# Objective

This notebook shows the connection to AWS and a Hello World with some of the services used

1) S3
2) Lambda (try the hello world from midterm)
3) Cloud Watch

To connect a key was made using IAM, and put into a local `.env` file, the credentials are temporary and will expire in 30 days. Care should be used when making these and different keys used for dev and prod.


* outside POC environment consider different security practices such as SSO 

## TODO
* TODO: get out metrics from runs\, now that we can download them, pipe into useable place
* TODO: try a lambda function hello world, show some utility
* TODO: check that we are using the cloudwatch correctly generally (check book)


In [1]:
import os
import sys

import boto3
import pandas as pd
from tqdm import tqdm
import yaml


print(sys.version)

with open("../keys/aws_credentials.yaml", "r") as f:
    credentials = yaml.safe_load(f)

3.11.8 (v3.11.8:db85d51d3e, Feb  6 2024, 18:02:37) [Clang 13.0.0 (clang-1300.0.29.30)]


### Initialize Services

In [2]:
# Initialize  -- using session authorization
session = boto3.Session(aws_access_key_id=credentials["aws_access_key_id"],
                        aws_secret_access_key=credentials["aws_secret_access_key"],
                        region_name=credentials["region"])

s3 = session.client('s3')
lamda_func = session.client("lambda")
cloudwatch = session.client('logs')

### Test S3 Connection

In [3]:
d = s3.list_buckets()

# show current buckets
b = [n["Name"] for n in d["Buckets"]]


# buckets needed
assert 'fmi-lambda-demo' in b, "missing the lambda demo" # midterm
assert 'team4-cosmicai' in b, "missing our team4 cosmicai S3 connection" 

b

['aws-athena-query-results-211125778552-us-east-1',
 'cosmicai-data',
 'cosmicai2',
 'fmi-lambda-demo',
 'group2-s3-bucket',
 'group4-s3-bucket',
 'sagemaker-studio-211125778552-3zpozdpwzcx',
 'sagemaker-studio-211125778552-rrp76qgcj1n',
 'sagemaker-us-east-1-211125778552',
 'team-one-cosmic-data',
 'team-one-s3-cosmic',
 'team2cosmicai',
 'team3cosmicai',
 'team4-cosmicai']

### Test Download S3 buckets

* useful for later, consider putting in a src or util script

In [4]:

def download_s3_bucket(s3, bucket_name :str, local_dir:str = "tmp") -> None:
    """takes an S3 object, and a valid bucket name and downloads all the files on that Bucket
    in the same structure and copies them to a local directory.

----

GIVEN EXERCISE A
Below are entries listing clocks whose times changed. Reproduce every one of these entries word for word, and leave the pictures out of your answer.

SUPPLIED MATERIAL
----

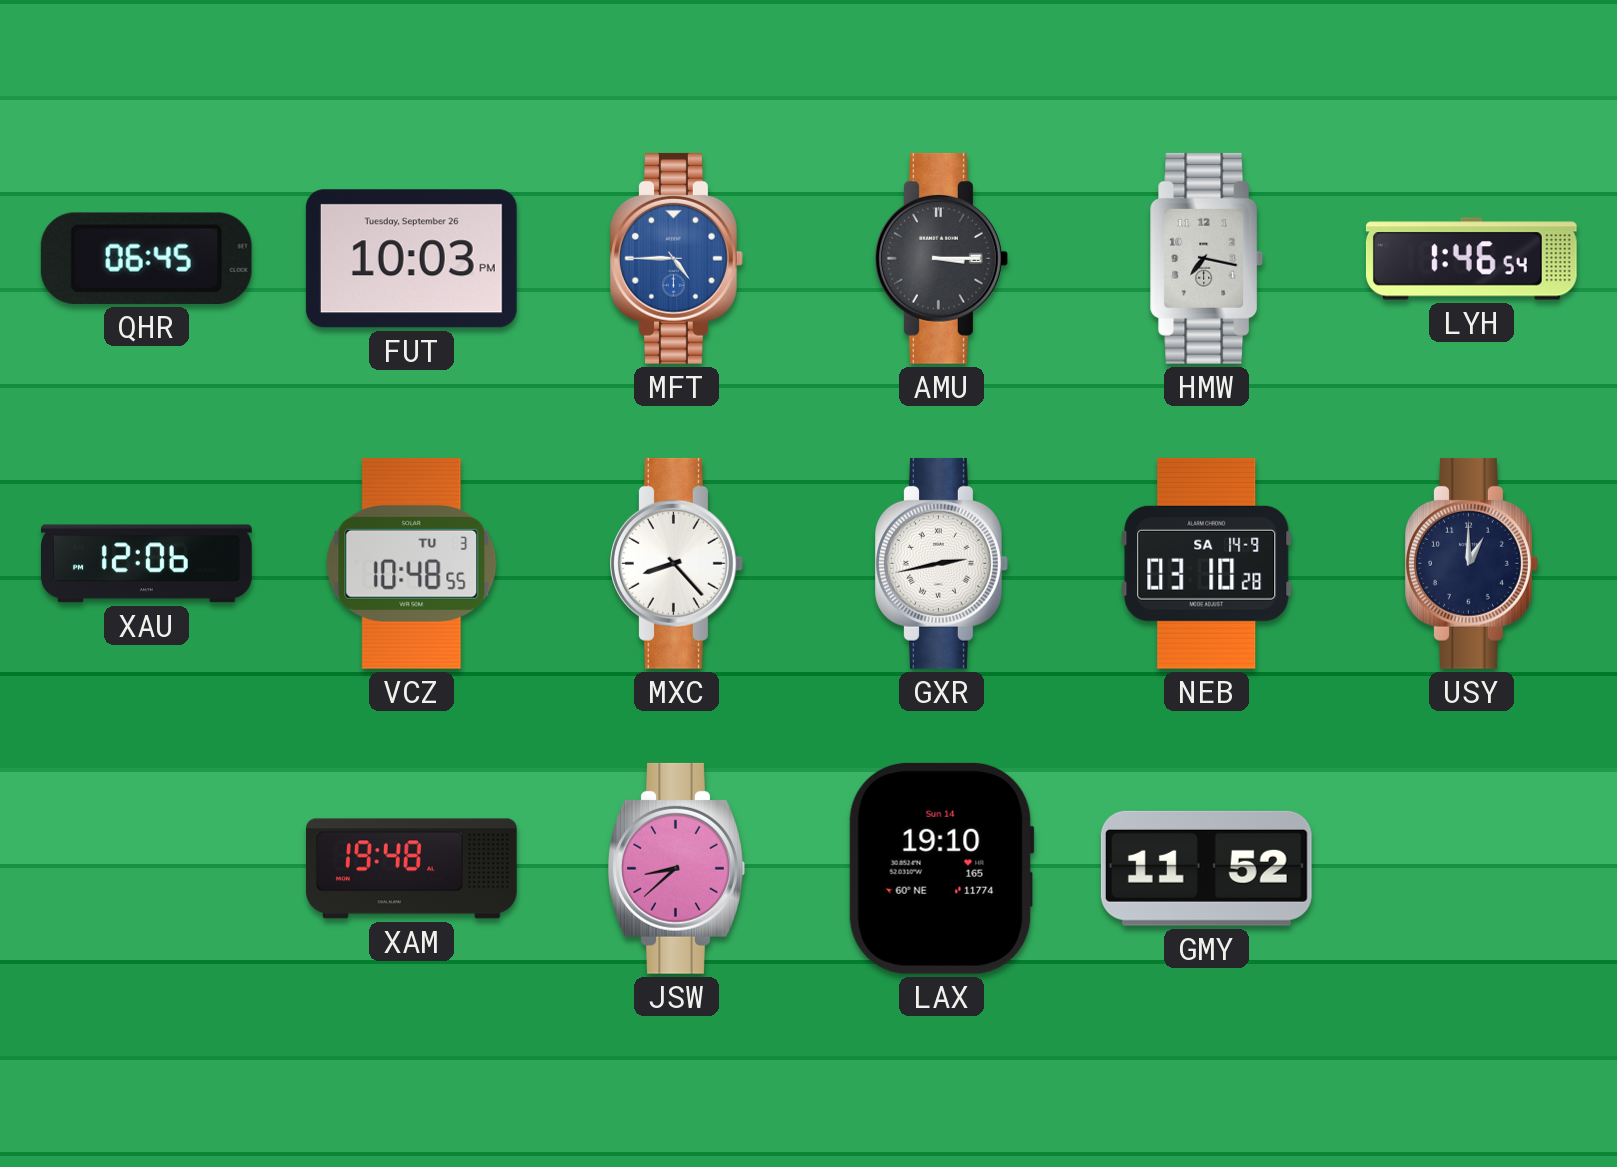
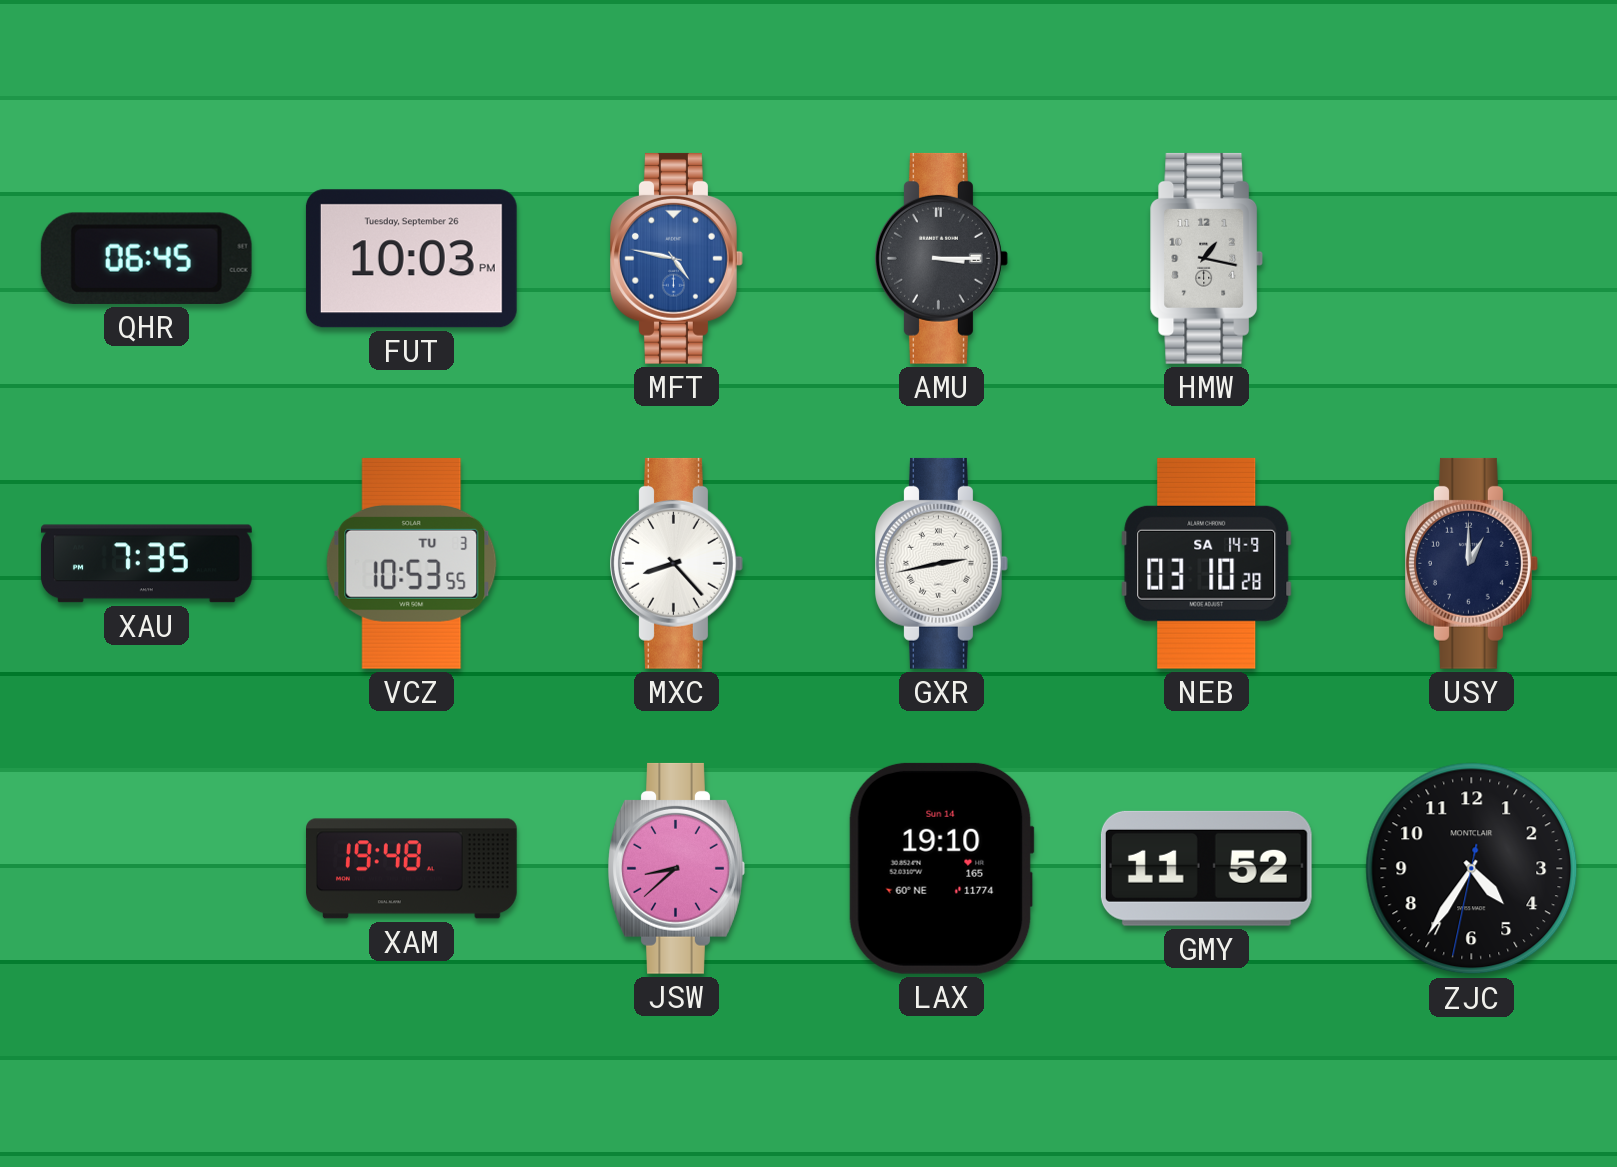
MFT: 4:45 -> 4:47
HMW: 7:17 -> 1:17
LYH: 1:46 -> none
XAU: 12:06 -> 7:35
VCZ: 10:48 -> 10:53
ZJC: none -> 4:35
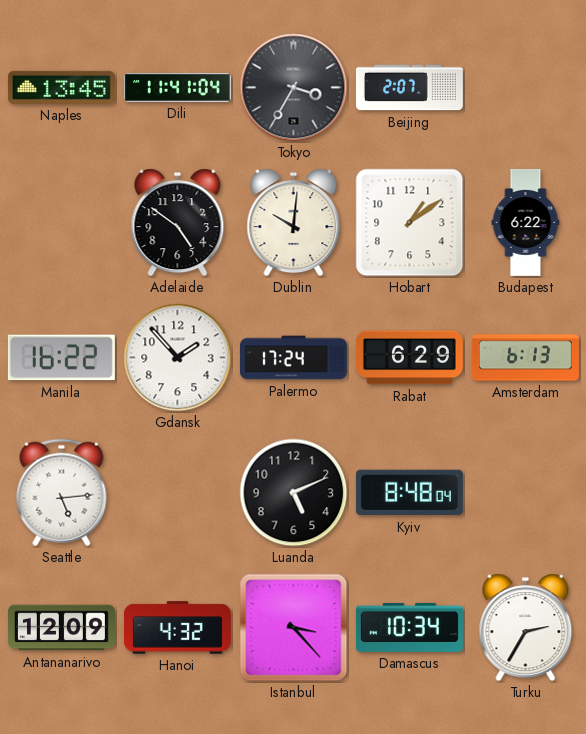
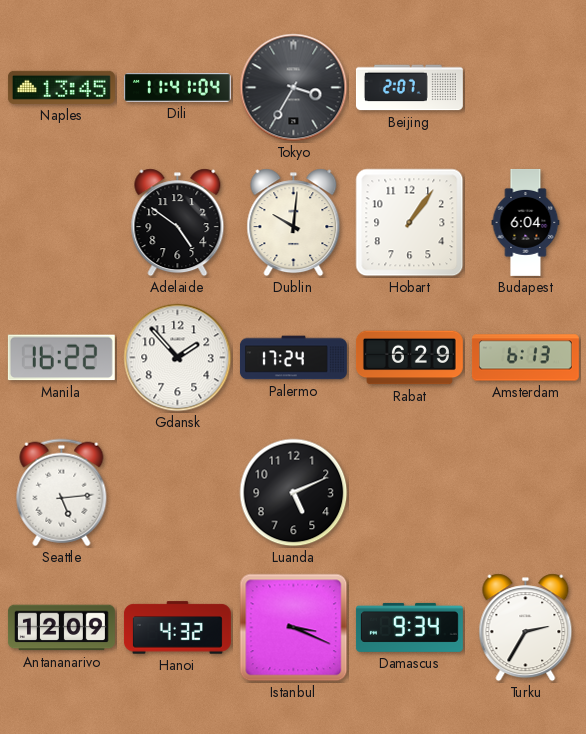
Hobart: 1:09 -> 1:06
Budapest: 6:22 -> 6:04
Kyiv: 8:48 -> none
Istanbul: 3:23 -> 3:19
Damascus: 10:34 -> 9:34
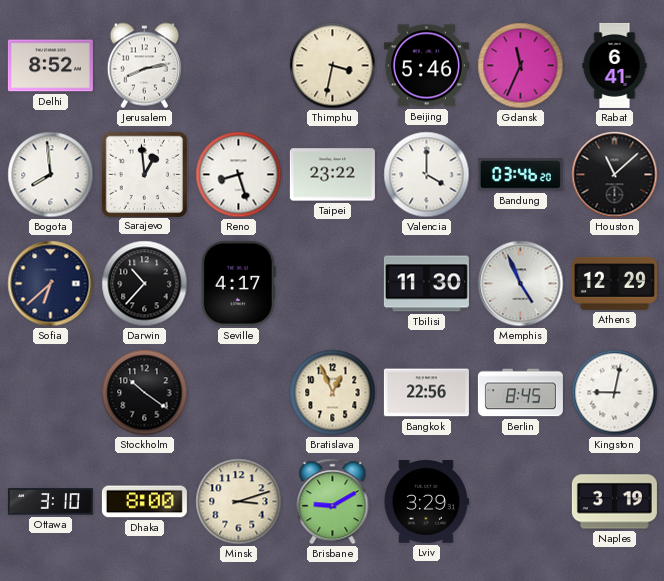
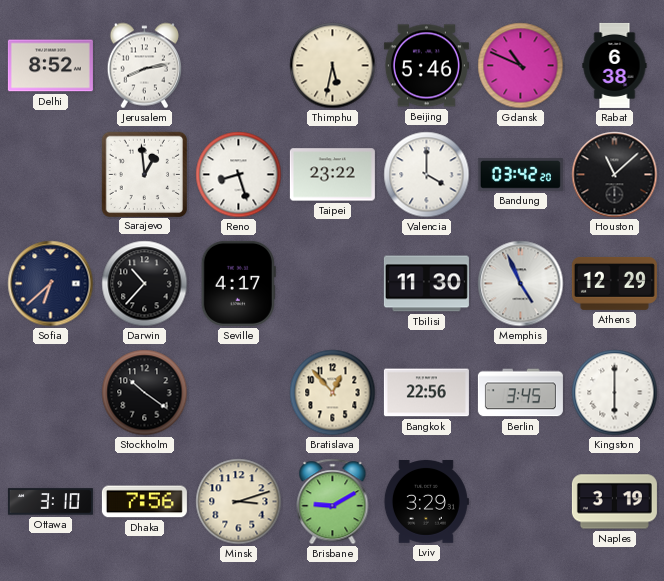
Thimphu: 3:32 -> 5:32
Gdansk: 11:34 -> 10:49
Rabat: 6:41 -> 6:38
Bogota: 7:59 -> none
Bandung: 03:46 -> 03:42
Bratislava: 12:56 -> 12:53
Berlin: 8:45 -> 3:45
Kingston: 9:02 -> 6:00
Dhaka: 8:00 -> 7:56
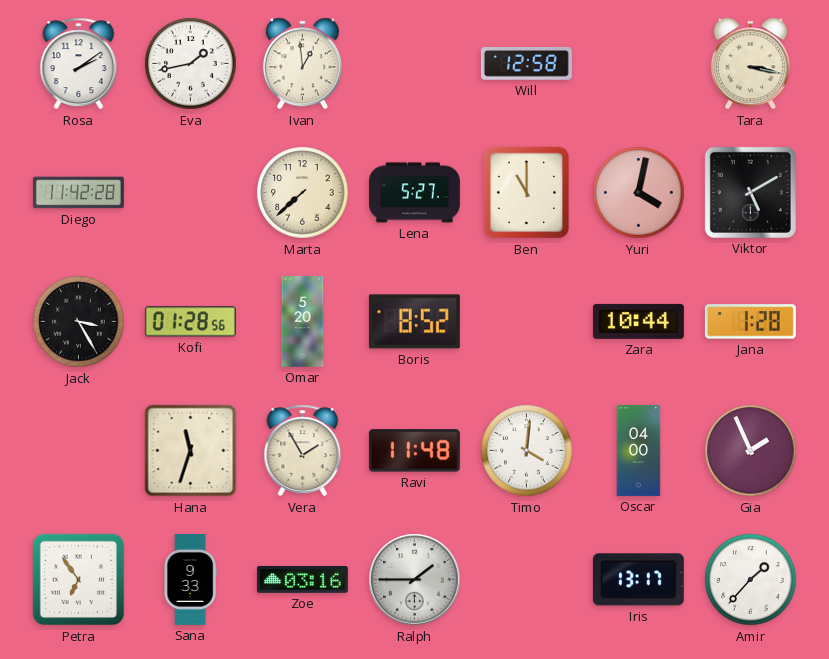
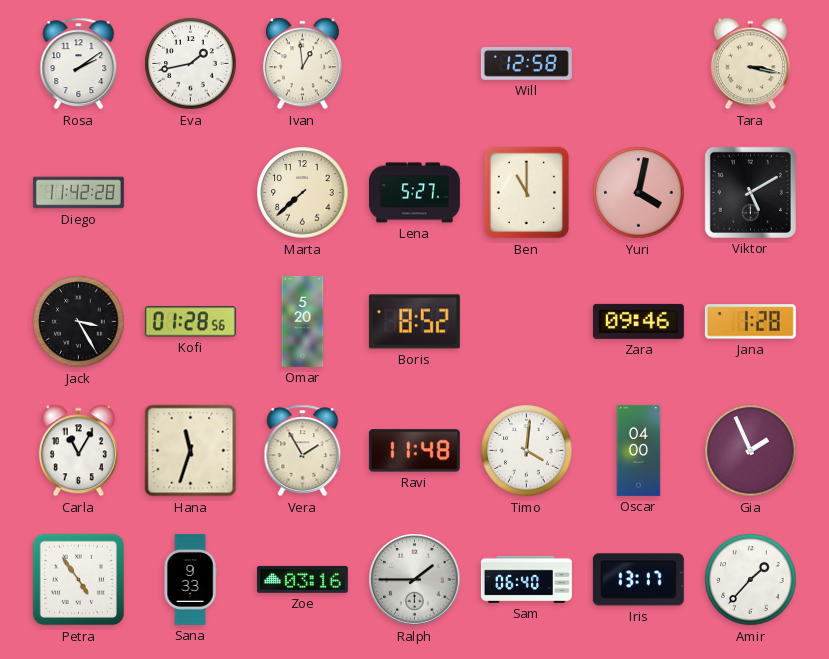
Zara: 10:44 -> 09:46
Carla: none -> 11:05
Petra: 6:54 -> 4:54
Sam: none -> 06:40
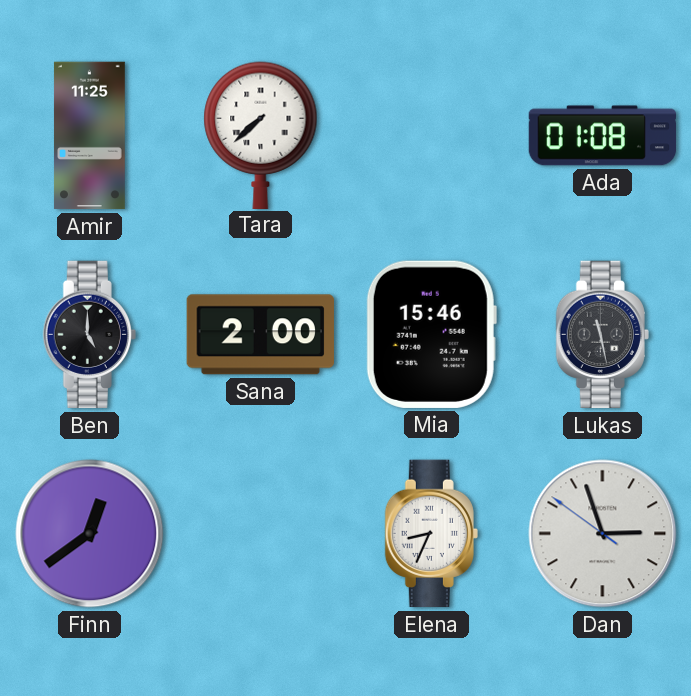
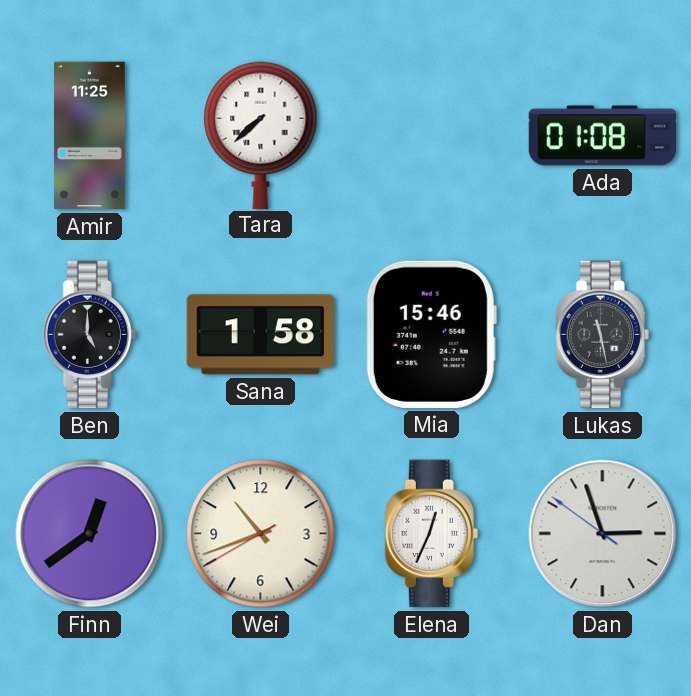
Sana: 2:00 -> 1:58
Wei: none -> 10:41
Elena: 8:34 -> 12:34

----

GIVEN EXERCISE B
Translate into Spanish this sentence from the AWS notebook: "This notebook shows the connection to AWS and a Hello World with some of the services used"

RESPONSE A
MFT: 4:45 -> 4:47
HMW: 7:17 -> 1:17
LYH: 1:46 -> none
XAU: 12:06 -> 7:35
VCZ: 10:48 -> 10:53
ZJC: none -> 4:35
Hobart: 1:09 -> 1:06
Budapest: 6:22 -> 6:04
Kyiv: 8:48 -> none
Istanbul: 3:23 -> 3:19
Damascus: 10:34 -> 9:34
Thimphu: 3:32 -> 5:32
Gdansk: 11:34 -> 10:49
Rabat: 6:41 -> 6:38
Bogota: 7:59 -> none
Bandung: 03:46 -> 03:42
Bratislava: 12:56 -> 12:53
Berlin: 8:45 -> 3:45
Kingston: 9:02 -> 6:00
Dhaka: 8:00 -> 7:56
Zara: 10:44 -> 09:46
Carla: none -> 11:05
Petra: 6:54 -> 4:54
Sam: none -> 06:40
Sana: 2:00 -> 1:58
Wei: none -> 10:41
Elena: 8:34 -> 12:34

RESPONSE B
Este cuaderno muestra la conexión a AWS y un Hello World con algunos de los servicios utilizados.